De lo vulgar a lo sublime
Como todo producto de éxito masivo, la sangría corre el riesgo de la vulgarización y de su reverso: de la sublimación. Relatadas ya las majaderías que ocasionalmente hace el ser humano con la receta original, asumidas las fórmulas de todo a cien incluidos los rectificado de botella, aún las hay peores. Por ejemplo, los propietarios del restaurante La Guérite de la isla Santa Margarita, que se localiza en la Riviera francesa, cerca de Cannes, que hace poco se han corrido una juerga con sus invitados a base de sangría elaborada con varias docenas de botellas de Château Pétrus, el Pomerol 100% merlot que pasa por ser uno de los vinos más exclusivos del mundo: la botella oscila entre los 3.000 y los 5.000 euros si ha comprado bien.
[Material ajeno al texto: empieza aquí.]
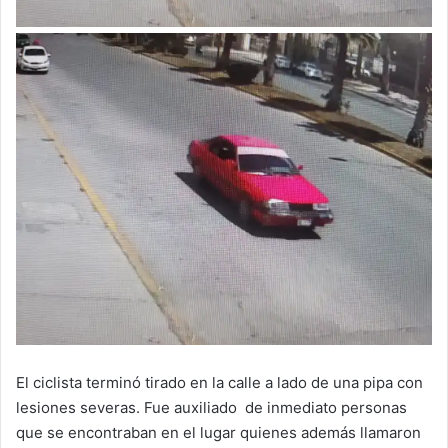
El ciclista terminó tirado en la calle a lado de una pipa con
lesiones severas. Fue auxiliado de inmediato personas
que se encontraban en el lugar quienes además llamaron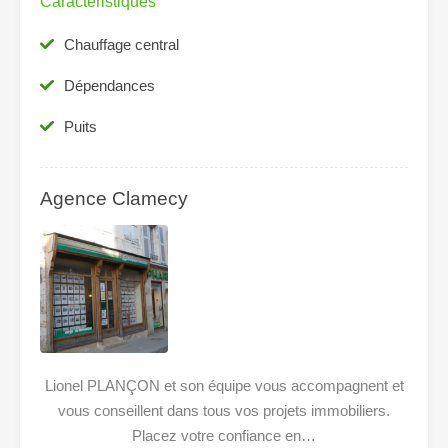
Caractéristiques
Chauffage central
Dépendances
Puits
Agence Clamecy
Lionel PLANÇON et son équipe vous accompagnent et
vous conseillent dans tous vos projets immobiliers.
Placez votre confiance en…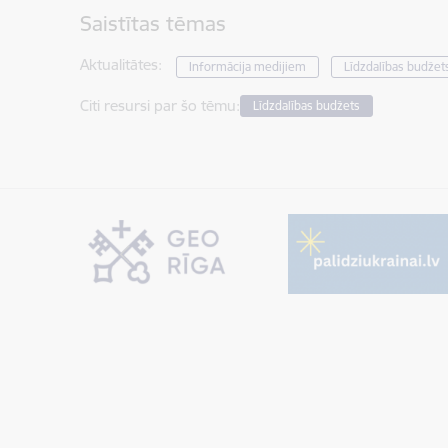
Saistītas tēmas
Aktualitātes:
Informācija medijiem
Līdzdalības budžet
Citi resursi par šo tēmu:
Līdzdalības budžets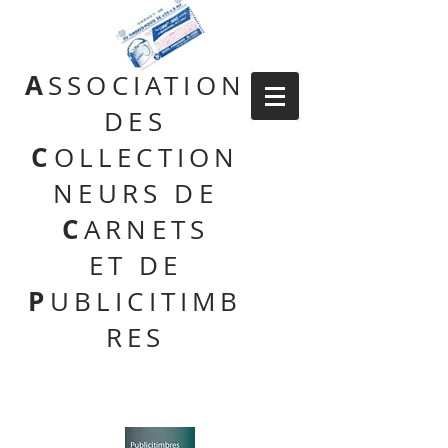
A
SSOCIATION
DES
C
OLLECTION
NEURS DE
C
ARNETS
ET DE
P
UBLICITIMB
RES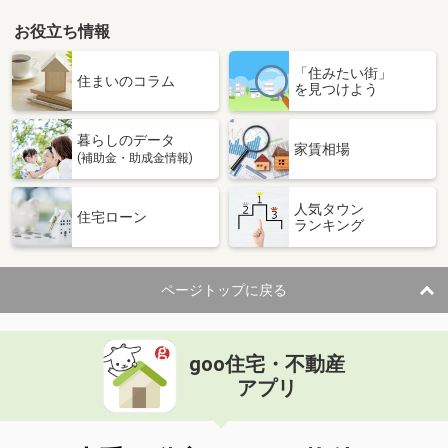
お役立ち情報
「住みたい街」
住まいのコラム
を見つけよう
暮らしのデータ
家賃相場
(補助金・助成金情報)
人気タウン
住宅ローン
ランキング
ページトップに戻る
goo住宅・不動産
アプリ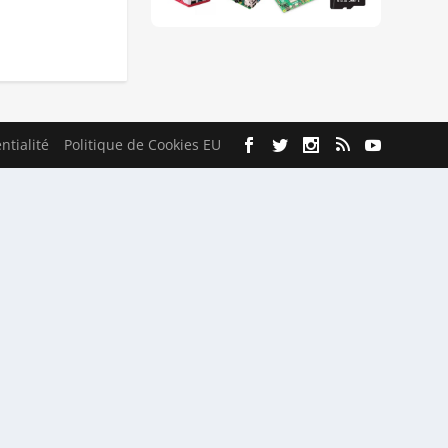
ntialité
Politique de Cookies EU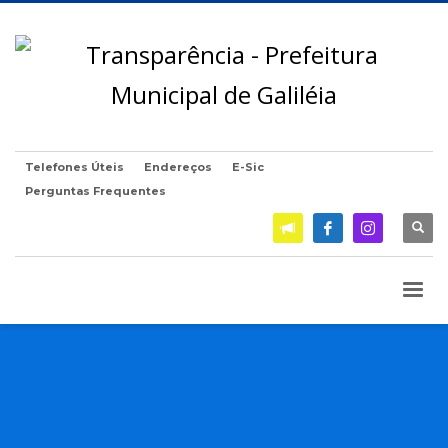
Telefones Úteis
Endereços
E-Sic
Perguntas Frequentes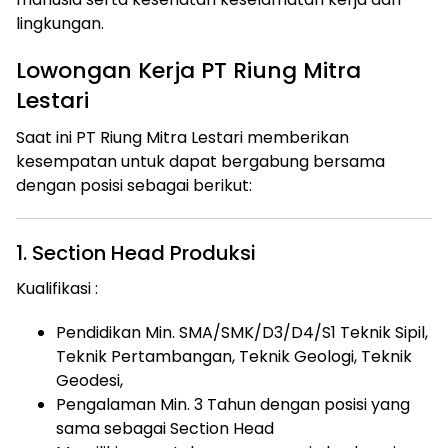
lingkungan.
Lowongan Kerja PT Riung Mitra
Lestari
Saat ini PT Riung Mitra Lestari memberikan
kesempatan untuk dapat bergabung bersama
dengan posisi sebagai berikut:
1. Section Head Produksi
Kualifikasi :
Pendidikan Min. SMA/SMK/D3/D4/S1 Teknik Sipil,
Teknik Pertambangan, Teknik Geologi, Teknik
Geodesi,
Pengalaman Min. 3 Tahun dengan posisi yang
sama sebagai Section Head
A partir de las segundas ventas, los precios se triplican. Unos 120.000 euros se gastaron en la infausta sangría. Como ve hay de todo y el ejemplo de los estudiantes desaforados que llegan a lavarse los pies en el barreño de sangría es, pese a todo, más vivificador que el de los tontainas elitistas del Pétrus.
La excelencia
No es necesario hacer el candado para alcanzar una cumbre delicada sobre la idea original de la sangría: es el caso del Noveau Sangaree que elabora Jim Meehan, un acreditado barman neoyorkino considerado el genio de la mixología, en su bar PDT (Please Dont Tell) en Manhattan, el pionero de los llamados bares clandestinos. Lo hace con un fondo rosa-púrpura de Beaujolais Nouveau (uva gamay), el vino de nuevo de la región del mismo nombre, al este de Francia, al norte de Lyon. Le añade una parte de brandy de manzana, un toque de Sloe gin de Plymouth (destilada con bayas inglesas de endrino), dos gotas de angostura y otras de jarabe de arce. Lo sirve en copa de cóctel espolvoreado con canela y decorado con unos twists de manzana roja.